■ RECORDS TO PROCESS:
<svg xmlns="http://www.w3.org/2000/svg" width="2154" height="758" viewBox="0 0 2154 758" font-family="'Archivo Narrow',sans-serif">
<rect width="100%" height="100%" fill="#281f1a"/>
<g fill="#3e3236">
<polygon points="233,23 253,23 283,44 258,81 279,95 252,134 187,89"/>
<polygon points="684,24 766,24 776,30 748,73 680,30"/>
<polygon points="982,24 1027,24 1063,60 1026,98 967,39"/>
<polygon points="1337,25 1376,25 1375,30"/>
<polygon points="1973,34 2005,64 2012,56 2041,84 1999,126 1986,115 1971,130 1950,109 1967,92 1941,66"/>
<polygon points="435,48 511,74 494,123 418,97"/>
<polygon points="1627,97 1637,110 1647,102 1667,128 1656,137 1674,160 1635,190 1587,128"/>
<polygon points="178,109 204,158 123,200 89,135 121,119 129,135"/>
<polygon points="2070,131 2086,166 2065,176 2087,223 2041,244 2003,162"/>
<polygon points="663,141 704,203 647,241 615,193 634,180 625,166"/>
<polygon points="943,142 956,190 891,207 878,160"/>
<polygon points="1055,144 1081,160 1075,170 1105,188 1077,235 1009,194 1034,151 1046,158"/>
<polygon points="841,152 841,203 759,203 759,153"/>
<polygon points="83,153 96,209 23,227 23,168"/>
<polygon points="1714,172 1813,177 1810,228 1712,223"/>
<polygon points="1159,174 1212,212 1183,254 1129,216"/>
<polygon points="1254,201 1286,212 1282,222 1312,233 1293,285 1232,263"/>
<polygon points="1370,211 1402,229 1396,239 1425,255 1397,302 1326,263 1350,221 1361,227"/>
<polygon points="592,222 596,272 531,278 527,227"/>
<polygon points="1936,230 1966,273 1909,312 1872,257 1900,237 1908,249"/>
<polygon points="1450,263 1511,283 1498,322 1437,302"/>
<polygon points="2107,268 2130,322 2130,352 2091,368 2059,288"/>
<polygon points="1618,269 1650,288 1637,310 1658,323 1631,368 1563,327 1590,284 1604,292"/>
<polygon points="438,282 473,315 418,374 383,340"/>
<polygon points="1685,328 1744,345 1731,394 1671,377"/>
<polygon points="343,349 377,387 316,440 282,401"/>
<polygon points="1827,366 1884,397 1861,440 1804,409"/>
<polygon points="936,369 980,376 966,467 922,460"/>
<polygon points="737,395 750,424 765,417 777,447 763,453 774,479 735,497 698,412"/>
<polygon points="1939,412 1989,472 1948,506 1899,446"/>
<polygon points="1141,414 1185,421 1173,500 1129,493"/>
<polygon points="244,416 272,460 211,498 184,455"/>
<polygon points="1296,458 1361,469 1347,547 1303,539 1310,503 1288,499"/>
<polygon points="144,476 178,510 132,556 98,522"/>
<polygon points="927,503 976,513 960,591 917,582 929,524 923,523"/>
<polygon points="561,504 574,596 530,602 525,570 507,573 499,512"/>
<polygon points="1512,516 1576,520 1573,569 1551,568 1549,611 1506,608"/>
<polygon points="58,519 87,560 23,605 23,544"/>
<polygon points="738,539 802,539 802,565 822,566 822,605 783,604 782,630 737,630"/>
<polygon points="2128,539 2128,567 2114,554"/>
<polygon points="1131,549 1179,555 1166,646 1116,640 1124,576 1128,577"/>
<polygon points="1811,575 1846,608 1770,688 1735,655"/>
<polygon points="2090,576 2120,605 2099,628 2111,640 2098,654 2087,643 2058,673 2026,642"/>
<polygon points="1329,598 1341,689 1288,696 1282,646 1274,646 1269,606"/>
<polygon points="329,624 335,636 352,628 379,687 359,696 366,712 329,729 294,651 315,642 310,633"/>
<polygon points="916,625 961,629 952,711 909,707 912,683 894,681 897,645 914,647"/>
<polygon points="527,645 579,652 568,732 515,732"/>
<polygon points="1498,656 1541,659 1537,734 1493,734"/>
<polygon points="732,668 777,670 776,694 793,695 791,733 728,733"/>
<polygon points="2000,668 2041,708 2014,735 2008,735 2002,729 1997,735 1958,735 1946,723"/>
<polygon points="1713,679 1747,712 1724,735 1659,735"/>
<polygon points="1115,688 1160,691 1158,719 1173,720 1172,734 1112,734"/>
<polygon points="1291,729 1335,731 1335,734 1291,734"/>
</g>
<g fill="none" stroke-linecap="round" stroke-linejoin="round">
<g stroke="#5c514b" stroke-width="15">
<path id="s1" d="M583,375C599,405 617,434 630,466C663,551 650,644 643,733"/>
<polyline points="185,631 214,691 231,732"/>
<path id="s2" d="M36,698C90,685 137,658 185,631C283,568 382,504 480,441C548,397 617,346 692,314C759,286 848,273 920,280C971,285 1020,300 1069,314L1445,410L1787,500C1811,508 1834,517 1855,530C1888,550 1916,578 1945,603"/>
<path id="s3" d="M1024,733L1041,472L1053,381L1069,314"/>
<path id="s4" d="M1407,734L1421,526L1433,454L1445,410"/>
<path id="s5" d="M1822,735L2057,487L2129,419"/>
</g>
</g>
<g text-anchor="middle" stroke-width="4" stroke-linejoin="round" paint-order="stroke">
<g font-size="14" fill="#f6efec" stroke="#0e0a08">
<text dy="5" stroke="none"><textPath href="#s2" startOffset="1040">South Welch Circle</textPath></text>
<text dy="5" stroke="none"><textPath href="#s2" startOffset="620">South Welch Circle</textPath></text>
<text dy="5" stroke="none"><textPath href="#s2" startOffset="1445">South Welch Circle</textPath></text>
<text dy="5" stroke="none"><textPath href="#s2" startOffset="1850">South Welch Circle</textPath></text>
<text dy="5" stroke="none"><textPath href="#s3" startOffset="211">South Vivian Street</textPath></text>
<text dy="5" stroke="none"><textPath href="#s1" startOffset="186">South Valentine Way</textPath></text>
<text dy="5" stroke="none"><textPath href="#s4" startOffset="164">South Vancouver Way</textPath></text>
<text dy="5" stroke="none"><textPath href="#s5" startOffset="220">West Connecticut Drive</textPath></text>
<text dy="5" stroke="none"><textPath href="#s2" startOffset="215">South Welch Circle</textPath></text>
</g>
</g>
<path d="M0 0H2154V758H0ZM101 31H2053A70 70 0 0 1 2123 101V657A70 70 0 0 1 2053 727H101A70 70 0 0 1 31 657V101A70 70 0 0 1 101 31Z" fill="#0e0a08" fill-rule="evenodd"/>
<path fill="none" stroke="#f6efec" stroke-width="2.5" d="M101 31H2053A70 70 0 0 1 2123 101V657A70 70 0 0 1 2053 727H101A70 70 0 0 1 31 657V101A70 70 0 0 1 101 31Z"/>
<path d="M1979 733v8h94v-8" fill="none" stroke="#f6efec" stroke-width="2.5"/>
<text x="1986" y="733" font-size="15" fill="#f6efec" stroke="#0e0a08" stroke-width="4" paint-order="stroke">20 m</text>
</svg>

■ WHAT IS EXPECTED: Your answer should be every entry above, repeated exactly.

■ OUTPUT FOR THIS TASK:
<svg xmlns="http://www.w3.org/2000/svg" width="2154" height="758" viewBox="0 0 2154 758" font-family="'Archivo Narrow',sans-serif">
<rect width="100%" height="100%" fill="#281f1a"/>
<g fill="#3e3236">
<polygon points="233,23 253,23 283,44 258,81 279,95 252,134 187,89"/>
<polygon points="684,24 766,24 776,30 748,73 680,30"/>
<polygon points="982,24 1027,24 1063,60 1026,98 967,39"/>
<polygon points="1337,25 1376,25 1375,30"/>
<polygon points="1973,34 2005,64 2012,56 2041,84 1999,126 1986,115 1971,130 1950,109 1967,92 1941,66"/>
<polygon points="435,48 511,74 494,123 418,97"/>
<polygon points="1627,97 1637,110 1647,102 1667,128 1656,137 1674,160 1635,190 1587,128"/>
<polygon points="178,109 204,158 123,200 89,135 121,119 129,135"/>
<polygon points="2070,131 2086,166 2065,176 2087,223 2041,244 2003,162"/>
<polygon points="663,141 704,203 647,241 615,193 634,180 625,166"/>
<polygon points="943,142 956,190 891,207 878,160"/>
<polygon points="1055,144 1081,160 1075,170 1105,188 1077,235 1009,194 1034,151 1046,158"/>
<polygon points="841,152 841,203 759,203 759,153"/>
<polygon points="83,153 96,209 23,227 23,168"/>
<polygon points="1714,172 1813,177 1810,228 1712,223"/>
<polygon points="1159,174 1212,212 1183,254 1129,216"/>
<polygon points="1254,201 1286,212 1282,222 1312,233 1293,285 1232,263"/>
<polygon points="1370,211 1402,229 1396,239 1425,255 1397,302 1326,263 1350,221 1361,227"/>
<polygon points="592,222 596,272 531,278 527,227"/>
<polygon points="1936,230 1966,273 1909,312 1872,257 1900,237 1908,249"/>
<polygon points="1450,263 1511,283 1498,322 1437,302"/>
<polygon points="2107,268 2130,322 2130,352 2091,368 2059,288"/>
<polygon points="1618,269 1650,288 1637,310 1658,323 1631,368 1563,327 1590,284 1604,292"/>
<polygon points="438,282 473,315 418,374 383,340"/>
<polygon points="1685,328 1744,345 1731,394 1671,377"/>
<polygon points="343,349 377,387 316,440 282,401"/>
<polygon points="1827,366 1884,397 1861,440 1804,409"/>
<polygon points="936,369 980,376 966,467 922,460"/>
<polygon points="737,395 750,424 765,417 777,447 763,453 774,479 735,497 698,412"/>
<polygon points="1939,412 1989,472 1948,506 1899,446"/>
<polygon points="1141,414 1185,421 1173,500 1129,493"/>
<polygon points="244,416 272,460 211,498 184,455"/>
<polygon points="1296,458 1361,469 1347,547 1303,539 1310,503 1288,499"/>
<polygon points="144,476 178,510 132,556 98,522"/>
<polygon points="927,503 976,513 960,591 917,582 929,524 923,523"/>
<polygon points="561,504 574,596 530,602 525,570 507,573 499,512"/>
<polygon points="1512,516 1576,520 1573,569 1551,568 1549,611 1506,608"/>
<polygon points="58,519 87,560 23,605 23,544"/>
<polygon points="738,539 802,539 802,565 822,566 822,605 783,604 782,630 737,630"/>
<polygon points="2128,539 2128,567 2114,554"/>
<polygon points="1131,549 1179,555 1166,646 1116,640 1124,576 1128,577"/>
<polygon points="1811,575 1846,608 1770,688 1735,655"/>
<polygon points="2090,576 2120,605 2099,628 2111,640 2098,654 2087,643 2058,673 2026,642"/>
<polygon points="1329,598 1341,689 1288,696 1282,646 1274,646 1269,606"/>
<polygon points="329,624 335,636 352,628 379,687 359,696 366,712 329,729 294,651 315,642 310,633"/>
<polygon points="916,625 961,629 952,711 909,707 912,683 894,681 897,645 914,647"/>
<polygon points="527,645 579,652 568,732 515,732"/>
<polygon points="1498,656 1541,659 1537,734 1493,734"/>
<polygon points="732,668 777,670 776,694 793,695 791,733 728,733"/>
<polygon points="2000,668 2041,708 2014,735 2008,735 2002,729 1997,735 1958,735 1946,723"/>
<polygon points="1713,679 1747,712 1724,735 1659,735"/>
<polygon points="1115,688 1160,691 1158,719 1173,720 1172,734 1112,734"/>
<polygon points="1291,729 1335,731 1335,734 1291,734"/>
</g>
<g fill="none" stroke-linecap="round" stroke-linejoin="round">
<g stroke="#5c514b" stroke-width="15">
<path id="s1" d="M583,375C599,405 617,434 630,466C663,551 650,644 643,733"/>
<polyline points="185,631 214,691 231,732"/>
<path id="s2" d="M36,698C90,685 137,658 185,631C283,568 382,504 480,441C548,397 617,346 692,314C759,286 848,273 920,280C971,285 1020,300 1069,314L1445,410L1787,500C1811,508 1834,517 1855,530C1888,550 1916,578 1945,603"/>
<path id="s3" d="M1024,733L1041,472L1053,381L1069,314"/>
<path id="s4" d="M1407,734L1421,526L1433,454L1445,410"/>
<path id="s5" d="M1822,735L2057,487L2129,419"/>
</g>
</g>
<g text-anchor="middle" stroke-width="4" stroke-linejoin="round" paint-order="stroke">
<g font-size="14" fill="#f6efec" stroke="#0e0a08">
<text dy="5" stroke="none"><textPath href="#s2" startOffset="1040">South Welch Circle</textPath></text>
<text dy="5" stroke="none"><textPath href="#s2" startOffset="620">South Welch Circle</textPath></text>
<text dy="5" stroke="none"><textPath href="#s2" startOffset="1445">South Welch Circle</textPath></text>
<text dy="5" stroke="none"><textPath href="#s2" startOffset="1850">South Welch Circle</textPath></text>
<text dy="5" stroke="none"><textPath href="#s3" startOffset="211">South Vivian Street</textPath></text>
<text dy="5" stroke="none"><textPath href="#s1" startOffset="186">South Valentine Way</textPath></text>
<text dy="5" stroke="none"><textPath href="#s4" startOffset="164">South Vancouver Way</textPath></text>
<text dy="5" stroke="none"><textPath href="#s5" startOffset="220">West Connecticut Drive</textPath></text>
<text dy="5" stroke="none"><textPath href="#s2" startOffset="215">South Welch Circle</textPath></text>
</g>
</g>
<path d="M0 0H2154V758H0ZM101 31H2053A70 70 0 0 1 2123 101V657A70 70 0 0 1 2053 727H101A70 70 0 0 1 31 657V101A70 70 0 0 1 101 31Z" fill="#0e0a08" fill-rule="evenodd"/>
<path fill="none" stroke="#f6efec" stroke-width="2.5" d="M101 31H2053A70 70 0 0 1 2123 101V657A70 70 0 0 1 2053 727H101A70 70 0 0 1 31 657V101A70 70 0 0 1 101 31Z"/>
<path d="M1979 733v8h94v-8" fill="none" stroke="#f6efec" stroke-width="2.5"/>
<text x="1986" y="733" font-size="15" fill="#f6efec" stroke="#0e0a08" stroke-width="4" paint-order="stroke">20 m</text>
</svg>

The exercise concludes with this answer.